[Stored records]
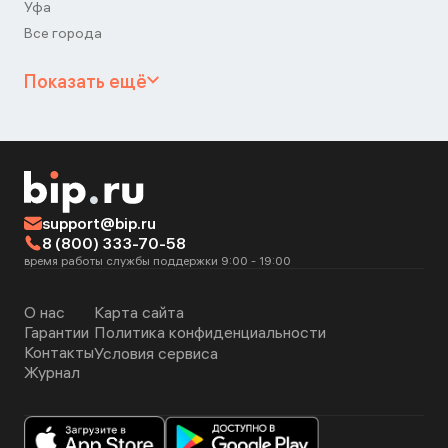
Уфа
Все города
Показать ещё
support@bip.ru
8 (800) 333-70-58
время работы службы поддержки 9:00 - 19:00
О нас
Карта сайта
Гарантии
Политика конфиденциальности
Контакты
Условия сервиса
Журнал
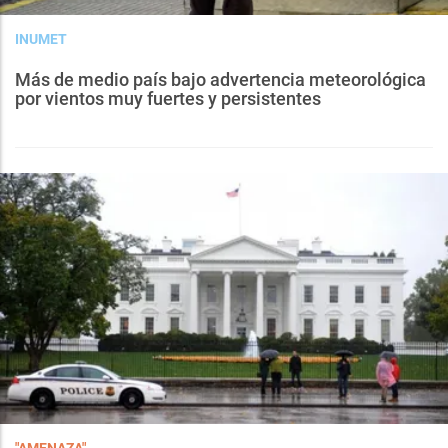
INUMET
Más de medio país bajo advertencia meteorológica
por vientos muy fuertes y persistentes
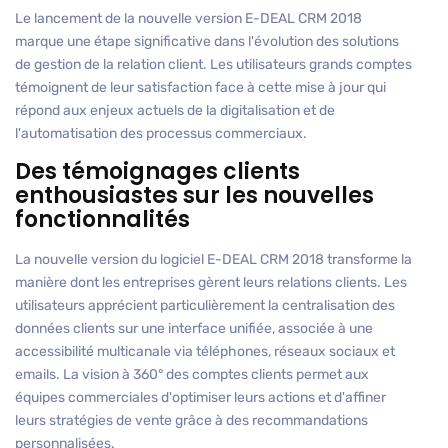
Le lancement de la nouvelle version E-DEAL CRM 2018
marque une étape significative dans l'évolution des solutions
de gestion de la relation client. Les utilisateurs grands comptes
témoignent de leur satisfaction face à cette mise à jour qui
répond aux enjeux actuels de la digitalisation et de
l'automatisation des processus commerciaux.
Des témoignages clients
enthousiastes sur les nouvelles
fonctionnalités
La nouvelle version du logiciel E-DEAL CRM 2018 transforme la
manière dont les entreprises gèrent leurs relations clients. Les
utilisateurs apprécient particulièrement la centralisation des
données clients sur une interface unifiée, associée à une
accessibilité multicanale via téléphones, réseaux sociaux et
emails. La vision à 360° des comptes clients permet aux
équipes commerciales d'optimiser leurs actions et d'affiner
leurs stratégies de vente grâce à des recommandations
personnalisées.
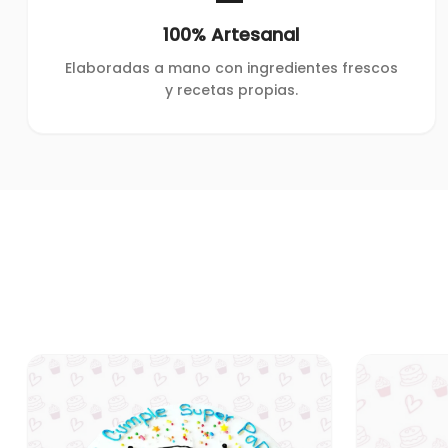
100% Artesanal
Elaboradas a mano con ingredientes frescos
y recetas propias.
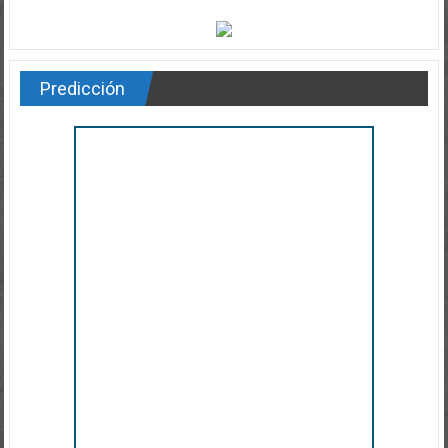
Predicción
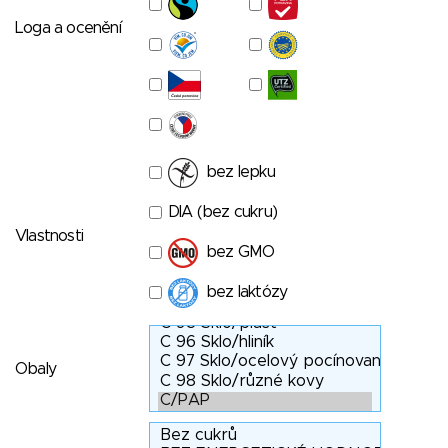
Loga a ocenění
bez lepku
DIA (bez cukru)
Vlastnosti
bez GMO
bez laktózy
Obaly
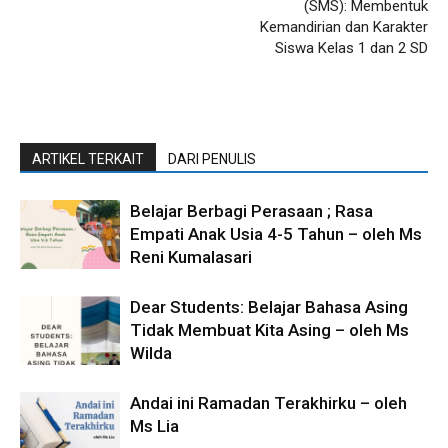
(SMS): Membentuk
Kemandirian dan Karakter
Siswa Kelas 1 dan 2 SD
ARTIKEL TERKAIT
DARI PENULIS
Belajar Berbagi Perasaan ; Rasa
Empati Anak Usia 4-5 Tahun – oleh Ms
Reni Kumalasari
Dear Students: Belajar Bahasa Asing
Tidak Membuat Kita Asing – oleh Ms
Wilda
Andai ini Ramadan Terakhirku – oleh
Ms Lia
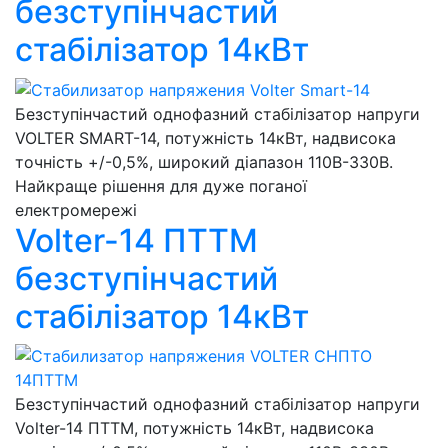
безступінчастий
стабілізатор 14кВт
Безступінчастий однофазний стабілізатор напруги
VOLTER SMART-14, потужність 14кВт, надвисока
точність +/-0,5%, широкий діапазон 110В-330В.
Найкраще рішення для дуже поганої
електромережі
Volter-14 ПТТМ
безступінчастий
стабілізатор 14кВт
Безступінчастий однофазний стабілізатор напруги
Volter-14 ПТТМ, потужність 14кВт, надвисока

| Task objective |
Print exactly the lines from the first line of the records above through the line containing "données clients sur", leaving out the pictures.

| Answer section |
Уфа
Все города
Показать ещё
support@bip.ru
8 (800) 333-70-58
время работы службы поддержки 9:00 - 19:00
О нас
Карта сайта
Гарантии
Политика конфиденциальности
Контакты
Условия сервиса
Журнал
INUMET
Más de medio país bajo advertencia meteorológica
por vientos muy fuertes y persistentes
Le lancement de la nouvelle version E-DEAL CRM 2018
marque une étape significative dans l'évolution des solutions
de gestion de la relation client. Les utilisateurs grands comptes
témoignent de leur satisfaction face à cette mise à jour qui
répond aux enjeux actuels de la digitalisation et de
l'automatisation des processus commerciaux.
Des témoignages clients
enthousiastes sur les nouvelles
fonctionnalités
La nouvelle version du logiciel E-DEAL CRM 2018 transforme la
manière dont les entreprises gèrent leurs relations clients. Les
utilisateurs apprécient particulièrement la centralisation des
données clients sur une interface unifiée, associée à une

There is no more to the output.